#### [Work item]
Reproduce the records below exactly, but only between the lines holding "## What is unit" and "means, more money.", inclusive.
----- Dataset extract -----
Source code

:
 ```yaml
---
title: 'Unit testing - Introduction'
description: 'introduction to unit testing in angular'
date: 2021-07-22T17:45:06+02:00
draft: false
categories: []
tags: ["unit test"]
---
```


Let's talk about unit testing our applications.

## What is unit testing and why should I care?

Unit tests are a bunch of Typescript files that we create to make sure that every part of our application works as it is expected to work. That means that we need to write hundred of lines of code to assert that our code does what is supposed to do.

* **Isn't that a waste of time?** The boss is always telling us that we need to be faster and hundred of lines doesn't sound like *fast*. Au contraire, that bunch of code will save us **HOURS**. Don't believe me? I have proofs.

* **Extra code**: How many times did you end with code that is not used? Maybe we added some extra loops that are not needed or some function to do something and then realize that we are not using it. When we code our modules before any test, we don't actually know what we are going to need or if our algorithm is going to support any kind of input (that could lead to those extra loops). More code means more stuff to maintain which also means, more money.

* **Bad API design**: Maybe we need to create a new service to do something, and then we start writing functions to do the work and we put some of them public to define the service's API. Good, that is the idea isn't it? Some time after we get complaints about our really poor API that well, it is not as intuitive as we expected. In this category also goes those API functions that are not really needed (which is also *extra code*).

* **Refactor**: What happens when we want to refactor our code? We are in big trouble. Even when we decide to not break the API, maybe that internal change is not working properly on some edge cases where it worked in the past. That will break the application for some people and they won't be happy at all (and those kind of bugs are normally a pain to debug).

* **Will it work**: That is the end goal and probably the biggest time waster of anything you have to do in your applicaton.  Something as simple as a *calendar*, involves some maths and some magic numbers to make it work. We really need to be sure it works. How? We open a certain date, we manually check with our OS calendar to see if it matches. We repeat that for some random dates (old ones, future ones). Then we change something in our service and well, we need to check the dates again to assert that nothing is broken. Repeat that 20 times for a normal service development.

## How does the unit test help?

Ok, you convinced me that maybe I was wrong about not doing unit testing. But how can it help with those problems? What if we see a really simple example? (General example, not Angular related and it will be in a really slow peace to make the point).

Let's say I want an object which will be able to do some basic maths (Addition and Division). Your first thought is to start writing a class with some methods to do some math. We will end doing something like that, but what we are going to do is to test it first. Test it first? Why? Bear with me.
-----
#### [Final answer]
## What is unit testing and why should I care?

Unit tests are a bunch of Typescript files that we create to make sure that every part of our application works as it is expected to work. That means that we need to write hundred of lines of code to assert that our code does what is supposed to do.

* **Isn't that a waste of time?** The boss is always telling us that we need to be faster and hundred of lines doesn't sound like *fast*. Au contraire, that bunch of code will save us **HOURS**. Don't believe me? I have proofs.

* **Extra code**: How many times did you end with code that is not used? Maybe we added some extra loops that are not needed or some function to do something and then realize that we are not using it. When we code our modules before any test, we don't actually know what we are going to need or if our algorithm is going to support any kind of input (that could lead to those extra loops). More code means more stuff to maintain which also means, more money.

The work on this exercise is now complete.